Tiga terdakwa kasus pengeroyokan terhadap pengacara Tjejep Mohammad Yasien menjalani sidang pemeriksaan terdakwa di Pengadilan Negeri Surabaya. Ketiganya, Amo Ateng Juliando Oratmangun, Rionaldo Dannelo Korway, dan Ade Ardianto Suroso, membantah melakukan kekerasan fisik sebagaimana tertuang dalam dakwaan Jaksa Penuntut Umum. Dalam sidang dipimpin oleh Ketua Majelis Hakim Jahoras Siringgo-Ringgo, para terdakwa tetap pada pernyataan mereka yang membantah melakukan pemukulan atau tendangan terhadap korban. Hakim mengingatkan bahwa keterangan tidak jujur berimplikasi pada vonis yang lebih berat.

Rionaldo mengaku hanya menekan pundak korban agar duduk, sementara Ade Ardianto menyatakan perannya hanya menahan Tjejep. Mereka beralasan tindakan tersebut dilakukan karena korban bersikap tidak kooperatif saat ditegur oleh atasan mereka, Nikson. Hakim menyoroti perbedaan keterangan di antara ketiga terdakwa serta ketidaksesuaian dengan isi Berita Acara Pemeriksaan di kepolisian. Ketika ditanya mengapa keterangan berbeda, terdakwa mengklaim bahwa BAP dibuat di bawah tekanan.

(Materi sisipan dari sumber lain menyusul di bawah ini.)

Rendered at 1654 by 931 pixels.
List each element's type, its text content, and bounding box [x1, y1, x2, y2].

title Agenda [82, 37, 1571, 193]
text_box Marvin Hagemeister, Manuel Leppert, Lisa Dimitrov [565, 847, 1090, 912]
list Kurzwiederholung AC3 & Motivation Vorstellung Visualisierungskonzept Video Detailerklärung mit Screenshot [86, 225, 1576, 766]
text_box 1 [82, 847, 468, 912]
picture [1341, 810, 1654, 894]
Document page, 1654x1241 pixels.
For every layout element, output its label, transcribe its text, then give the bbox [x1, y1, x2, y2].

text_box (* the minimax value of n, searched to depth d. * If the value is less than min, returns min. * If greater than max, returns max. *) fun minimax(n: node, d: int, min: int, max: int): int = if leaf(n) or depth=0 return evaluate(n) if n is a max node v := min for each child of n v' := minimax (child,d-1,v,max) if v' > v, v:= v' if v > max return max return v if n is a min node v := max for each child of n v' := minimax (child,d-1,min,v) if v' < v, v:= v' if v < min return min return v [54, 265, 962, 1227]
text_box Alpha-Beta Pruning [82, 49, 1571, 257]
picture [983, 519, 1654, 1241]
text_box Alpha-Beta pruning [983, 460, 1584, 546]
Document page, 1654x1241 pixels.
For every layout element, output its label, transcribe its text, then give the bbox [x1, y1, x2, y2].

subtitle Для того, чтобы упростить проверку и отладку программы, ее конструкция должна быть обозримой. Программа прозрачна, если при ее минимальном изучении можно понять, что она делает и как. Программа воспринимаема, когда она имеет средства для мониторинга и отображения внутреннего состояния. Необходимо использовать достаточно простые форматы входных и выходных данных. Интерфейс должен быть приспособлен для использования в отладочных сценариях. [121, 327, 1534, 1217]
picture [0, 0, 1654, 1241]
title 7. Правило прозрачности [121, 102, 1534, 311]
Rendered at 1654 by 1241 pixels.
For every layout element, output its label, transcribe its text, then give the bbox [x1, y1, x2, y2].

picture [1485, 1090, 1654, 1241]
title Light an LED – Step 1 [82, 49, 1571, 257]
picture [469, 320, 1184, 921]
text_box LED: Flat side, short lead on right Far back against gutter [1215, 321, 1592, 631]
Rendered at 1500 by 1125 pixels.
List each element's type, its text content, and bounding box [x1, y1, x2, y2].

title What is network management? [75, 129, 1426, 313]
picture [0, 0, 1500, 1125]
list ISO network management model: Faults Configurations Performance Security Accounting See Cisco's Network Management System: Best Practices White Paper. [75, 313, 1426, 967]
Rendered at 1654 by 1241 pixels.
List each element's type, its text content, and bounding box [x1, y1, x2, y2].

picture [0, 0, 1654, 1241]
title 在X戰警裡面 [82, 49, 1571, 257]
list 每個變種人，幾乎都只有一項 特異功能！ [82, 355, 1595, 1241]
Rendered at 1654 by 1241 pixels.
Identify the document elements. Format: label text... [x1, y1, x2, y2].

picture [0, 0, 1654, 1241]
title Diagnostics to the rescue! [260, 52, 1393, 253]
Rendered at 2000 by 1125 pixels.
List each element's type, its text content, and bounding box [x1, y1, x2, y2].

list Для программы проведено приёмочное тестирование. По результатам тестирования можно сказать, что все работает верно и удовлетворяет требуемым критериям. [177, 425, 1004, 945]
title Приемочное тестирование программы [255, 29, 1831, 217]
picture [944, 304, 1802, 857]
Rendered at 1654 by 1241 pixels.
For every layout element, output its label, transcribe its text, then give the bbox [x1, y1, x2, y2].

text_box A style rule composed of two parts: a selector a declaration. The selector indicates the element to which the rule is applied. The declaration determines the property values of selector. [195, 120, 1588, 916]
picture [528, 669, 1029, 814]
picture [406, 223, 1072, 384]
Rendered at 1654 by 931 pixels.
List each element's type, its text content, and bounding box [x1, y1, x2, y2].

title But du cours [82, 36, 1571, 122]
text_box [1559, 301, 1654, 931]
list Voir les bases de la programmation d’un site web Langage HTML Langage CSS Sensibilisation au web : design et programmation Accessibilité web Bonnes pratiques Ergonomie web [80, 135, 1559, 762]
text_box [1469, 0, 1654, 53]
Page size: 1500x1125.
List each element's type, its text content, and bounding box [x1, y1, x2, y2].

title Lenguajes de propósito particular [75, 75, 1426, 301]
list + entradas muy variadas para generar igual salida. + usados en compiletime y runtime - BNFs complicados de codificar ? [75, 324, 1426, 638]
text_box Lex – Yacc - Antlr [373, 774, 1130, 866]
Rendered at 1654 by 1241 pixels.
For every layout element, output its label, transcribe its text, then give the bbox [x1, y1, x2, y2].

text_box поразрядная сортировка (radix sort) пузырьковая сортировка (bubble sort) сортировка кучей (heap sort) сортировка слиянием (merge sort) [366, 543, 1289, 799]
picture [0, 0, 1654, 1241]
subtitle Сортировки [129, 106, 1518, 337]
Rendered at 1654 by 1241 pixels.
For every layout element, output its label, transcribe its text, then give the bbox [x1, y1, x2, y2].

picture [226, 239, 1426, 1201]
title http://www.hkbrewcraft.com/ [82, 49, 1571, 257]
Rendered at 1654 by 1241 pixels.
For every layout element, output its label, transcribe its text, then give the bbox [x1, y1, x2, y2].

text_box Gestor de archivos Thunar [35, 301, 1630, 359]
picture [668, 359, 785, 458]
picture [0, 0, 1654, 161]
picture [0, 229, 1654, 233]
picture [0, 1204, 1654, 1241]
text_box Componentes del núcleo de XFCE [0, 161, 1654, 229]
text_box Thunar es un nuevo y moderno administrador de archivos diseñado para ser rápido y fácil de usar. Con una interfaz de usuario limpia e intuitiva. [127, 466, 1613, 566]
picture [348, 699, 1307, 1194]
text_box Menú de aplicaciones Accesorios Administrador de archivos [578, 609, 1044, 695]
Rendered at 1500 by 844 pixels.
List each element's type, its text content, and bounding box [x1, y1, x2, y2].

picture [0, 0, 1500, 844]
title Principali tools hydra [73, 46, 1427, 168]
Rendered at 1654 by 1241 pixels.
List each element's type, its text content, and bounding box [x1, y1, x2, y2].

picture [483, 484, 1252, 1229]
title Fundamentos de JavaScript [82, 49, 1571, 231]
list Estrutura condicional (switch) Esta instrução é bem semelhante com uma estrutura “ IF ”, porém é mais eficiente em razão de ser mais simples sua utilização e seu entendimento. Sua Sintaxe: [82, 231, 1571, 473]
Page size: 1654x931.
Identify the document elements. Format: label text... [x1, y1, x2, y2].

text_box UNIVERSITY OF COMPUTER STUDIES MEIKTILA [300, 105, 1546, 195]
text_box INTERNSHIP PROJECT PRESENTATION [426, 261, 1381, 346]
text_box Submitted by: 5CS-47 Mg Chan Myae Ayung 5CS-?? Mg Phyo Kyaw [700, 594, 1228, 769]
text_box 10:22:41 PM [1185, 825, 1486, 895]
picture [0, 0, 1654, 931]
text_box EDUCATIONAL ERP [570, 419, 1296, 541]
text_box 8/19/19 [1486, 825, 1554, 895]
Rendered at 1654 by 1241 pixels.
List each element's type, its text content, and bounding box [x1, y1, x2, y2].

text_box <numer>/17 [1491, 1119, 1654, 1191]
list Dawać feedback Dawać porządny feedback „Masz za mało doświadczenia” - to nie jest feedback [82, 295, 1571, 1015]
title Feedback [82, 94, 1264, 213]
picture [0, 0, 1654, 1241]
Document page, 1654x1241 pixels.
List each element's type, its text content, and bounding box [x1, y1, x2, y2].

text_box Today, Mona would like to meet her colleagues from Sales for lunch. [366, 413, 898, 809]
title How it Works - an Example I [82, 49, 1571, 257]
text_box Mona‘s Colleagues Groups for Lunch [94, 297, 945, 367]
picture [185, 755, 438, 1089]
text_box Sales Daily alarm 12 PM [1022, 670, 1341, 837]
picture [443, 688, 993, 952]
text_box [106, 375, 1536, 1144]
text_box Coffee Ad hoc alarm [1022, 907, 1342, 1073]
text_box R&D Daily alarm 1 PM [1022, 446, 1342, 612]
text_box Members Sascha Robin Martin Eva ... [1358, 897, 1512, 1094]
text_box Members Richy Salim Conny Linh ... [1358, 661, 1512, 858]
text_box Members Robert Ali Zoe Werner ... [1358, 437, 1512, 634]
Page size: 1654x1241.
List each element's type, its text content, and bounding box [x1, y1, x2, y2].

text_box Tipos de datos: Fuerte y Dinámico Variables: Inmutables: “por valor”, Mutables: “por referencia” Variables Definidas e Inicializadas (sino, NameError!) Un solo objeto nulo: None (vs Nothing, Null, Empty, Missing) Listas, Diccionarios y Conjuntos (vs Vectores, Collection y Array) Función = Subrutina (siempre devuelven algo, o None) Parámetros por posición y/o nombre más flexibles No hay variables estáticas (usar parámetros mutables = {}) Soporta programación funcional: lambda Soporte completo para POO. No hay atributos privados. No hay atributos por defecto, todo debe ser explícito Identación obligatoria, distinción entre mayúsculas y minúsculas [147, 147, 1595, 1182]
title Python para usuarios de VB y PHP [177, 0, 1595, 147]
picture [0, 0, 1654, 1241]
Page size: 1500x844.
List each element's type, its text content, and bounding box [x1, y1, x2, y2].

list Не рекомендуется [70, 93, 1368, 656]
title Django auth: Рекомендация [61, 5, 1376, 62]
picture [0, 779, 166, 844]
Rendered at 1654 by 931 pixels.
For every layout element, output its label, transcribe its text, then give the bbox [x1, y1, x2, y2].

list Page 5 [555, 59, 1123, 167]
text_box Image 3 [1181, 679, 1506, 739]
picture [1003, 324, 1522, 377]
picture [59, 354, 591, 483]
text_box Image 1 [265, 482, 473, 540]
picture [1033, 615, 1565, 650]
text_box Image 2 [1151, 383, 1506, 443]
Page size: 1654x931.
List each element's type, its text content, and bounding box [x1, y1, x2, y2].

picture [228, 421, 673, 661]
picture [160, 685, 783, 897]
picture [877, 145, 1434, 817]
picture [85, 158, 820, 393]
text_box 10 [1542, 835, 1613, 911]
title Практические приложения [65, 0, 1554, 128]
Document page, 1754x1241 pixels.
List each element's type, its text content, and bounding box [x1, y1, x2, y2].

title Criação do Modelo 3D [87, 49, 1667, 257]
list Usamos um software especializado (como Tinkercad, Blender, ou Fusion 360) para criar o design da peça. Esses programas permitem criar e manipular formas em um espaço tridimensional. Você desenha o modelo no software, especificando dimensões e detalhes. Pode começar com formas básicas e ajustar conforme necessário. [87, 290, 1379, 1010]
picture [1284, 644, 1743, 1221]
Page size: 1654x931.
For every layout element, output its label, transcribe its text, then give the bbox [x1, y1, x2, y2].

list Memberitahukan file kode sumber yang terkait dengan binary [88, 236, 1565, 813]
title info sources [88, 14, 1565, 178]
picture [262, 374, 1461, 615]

Ketiga terdakwa merupakan penagih utang dari Bank BNI yang didakwa melanggar Pasal 170 Ayat (2) ke-1 KUHP tentang pengeroyokan yang menyebabkan luka pada korban. Dalam dakwaan, JPU menyatakan tindakan para terdakwa menyebabkan Tjejep mengalami luka dan sempat tidak sadarkan diri. Sidang lanjutan dijadwalkan untuk mendalami keterangan saksi dan memastikan keabsahan BAP sebagai alat bukti.